Authors: Nelson DB, Niu J, Mitchell KG, Sepesi B, Hofstetter WL, Antonoff MB, Giordano SH, Mehran RJ, Rice DC

Title: Persistent Opioid Use Among The Elderly After Lung Resection: A SEER-Medicare Study.

Journal: Ann Thorac Surg :-

Date: 2019 Aug 22

PubMed ID: 31445908External Web Site Policy

Abstract: BACKGROUND: Opioids represent the mainstay for treating postsurgical pain, but can cause significant morbidity in addition to dependency. The aim of the study was to determine the incidence of persistent opioid use following lung surgery. METHODS: Patients who underwent lung resection from 2008-2013 for non-small cell lung cancer were identified in the SEER-Medicare database. Patients were categorized as being chronic, intermittent, or naïve preoperative opioid users using information obtained from Part D records. Persistent opioid use was defined as having a filled opioid prescription between 3-6 months after lung resection. RESULTS: 6,948 patients were identified, among whom 3,946 (56.8%) were opioid-naïve, 2017 (29.0%) were intermittent opioid users, and 985 (14.2%) were chronic opioid users preoperatively. Persistent opioid use (3 - 6 months) after lung resection was high (31%), even among opioid naïve patients (17%).
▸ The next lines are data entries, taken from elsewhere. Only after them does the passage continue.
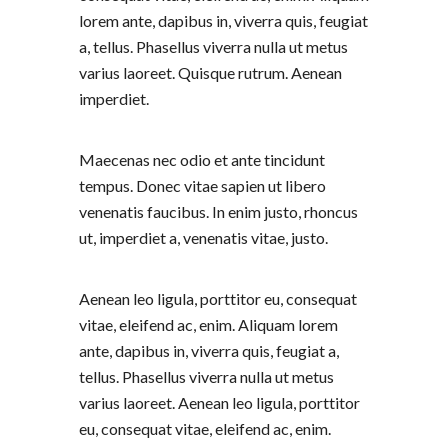
lorem ante, dapibus in, viverra quis, feugiat
a, tellus. Phasellus viverra nulla ut metus
varius laoreet. Quisque rutrum. Aenean
imperdiet.
Maecenas nec odio et ante tincidunt
tempus. Donec vitae sapien ut libero
venenatis faucibus. In enim justo, rhoncus
ut, imperdiet a, venenatis vitae, justo.
Aenean leo ligula, porttitor eu, consequat
vitae, eleifend ac, enim. Aliquam lorem
ante, dapibus in, viverra quis, feugiat a,
tellus. Phasellus viverra nulla ut metus
varius laoreet. Aenean leo ligula, porttitor
eu, consequat vitae, eleifend ac, enim.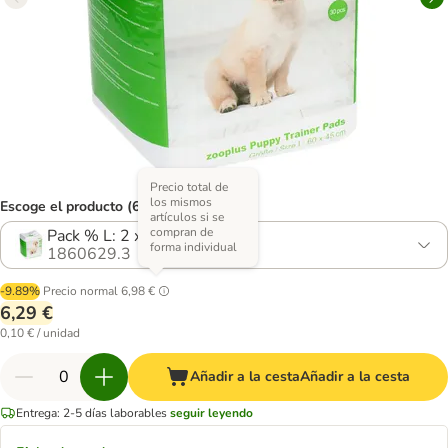
Precio total de
los mismos
Escoge el producto (6 opciones)
artículos si se
compran de
Pack % L: 2 x 30 unidades
forma individual
1860629.3
-9.89%
Precio normal
6,98 €
6,29 €
0,10 € / unidad
Añadir a la cesta
Añadir a la cesta
Entrega: 2-5 días laborables
seguir leyendo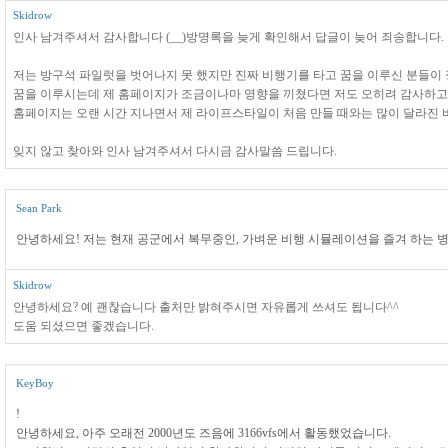
Skidrow
인사 남겨주셔서 감사합니다 (__)방명록을 늦게 확인해서 답글이 늦어 죄송합니다.
저는 방구석 파일럿을 벗어나지 못 했지만 진짜 비행기를 타고 꿈을 이루신 분들이
꿈을 이루시는데 제 홈페이지가 조금이나마 영향을 끼쳤다면 저도 오히려 감사하고
홈페이지는 오랜 시간 지나면서 제 라이프스타일이 처음 만들 때와는 많이 달라진 
잊지 않고 찾아와 인사 남겨주셔서 다시금 감사말씀 드립니다.
Sean Park
안녕하세요! 저는 현재 공군에서 복무중인, 가벼운 비행 시뮬레이션을 즐겨 하는 병사
Skidrow
안녕하세요? 예 괜찮습니다 출처만 밝혀주시면 자유롭게 쓰셔도 됩니다^^
도움 되셨으면 좋겠습니다.
KeyBoy
!
안녕하세요, 아주 오래전 2000년도 즈음에 3166vfs에서 활동했었습니다.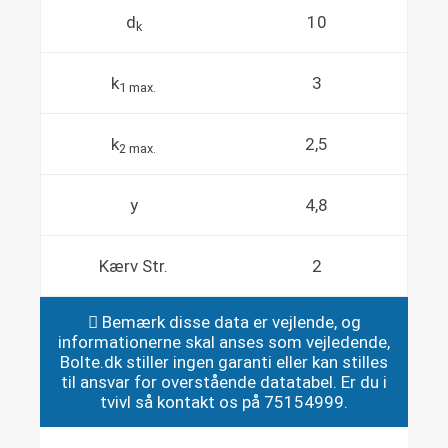
d
10
k
k
3
1 max.
k
2,5
2 max.
y
4,8
Kærv Str.
2
Bemærk disse data er vejlende, og
informationerne skal anses som vejledende,
Bolte.dk stiller ingen garanti eller kan stilles
til ansvar for overstående datatabel. Er du i
tvivl så kontakt os på 75154999.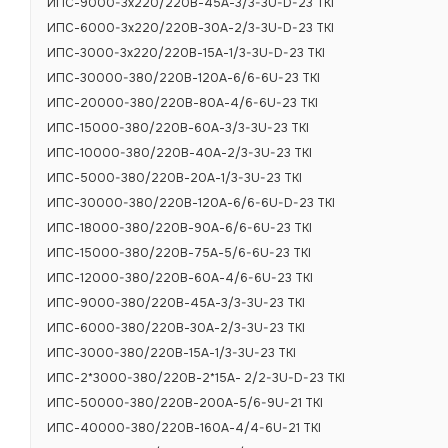
ИПС-9000-3х220/220В-45А-3/3-3U-D-23 TKI
ИПС-6000-3х220/220В-30А-2/3-3U-D-23 TKI
ИПС-3000-3х220/220В-15А-1/3-3U-D-23 TKI
ИПС-30000-380/220В-120А-6/6-6U-23 TKI
ИПС-20000-380/220В-80А-4/6-6U-23 TKI
ИПС-15000-380/220В-60А-3/3-3U-23 TKI
ИПС-10000-380/220В-40А-2/3-3U-23 TKI
ИПС-5000-380/220В-20А-1/3-3U-23 TKI
ИПС-30000-380/220В-120А-6/6-6U-D-23 TKI
ИПС-18000-380/220В-90А-6/6-6U-23 TKI
ИПС-15000-380/220В-75А-5/6-6U-23 TKI
ИПС-12000-380/220В-60А-4/6-6U-23 TKI
ИПС-9000-380/220В-45А-3/3-3U-23 TKI
ИПС-6000-380/220В-30А-2/3-3U-23 TKI
ИПС-3000-380/220В-15А-1/3-3U-23 TKI
ИПС-2*3000-380/220В-2*15А- 2/2-3U-D-23 TKI
ИПС-50000-380/220В-200А-5/6-9U-21 TKI
ИПС-40000-380/220В-160А-4/4-6U-21 TKI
Among those who were previously opioid naïve, independent predictors of persistent opioid use were receipt of adjuvant radiation or chemotherapy, age less than 70, Charlson comorbidity score 1 or 2, and residence in zip codes associated with lower education. Conversely, patients who underwent minimally invasive surgery were less likely to have persistent opioid use. Those with persistent opioid use after surgery did not show any trend towards returning to preoperative opioid utilization for at least the first postoperative year. CONCLUSIONS: Opioid dependence in the over 65-year old population after lung resection is high but was significantly lower among those who received minimally invasive surgery, in addition to other factors.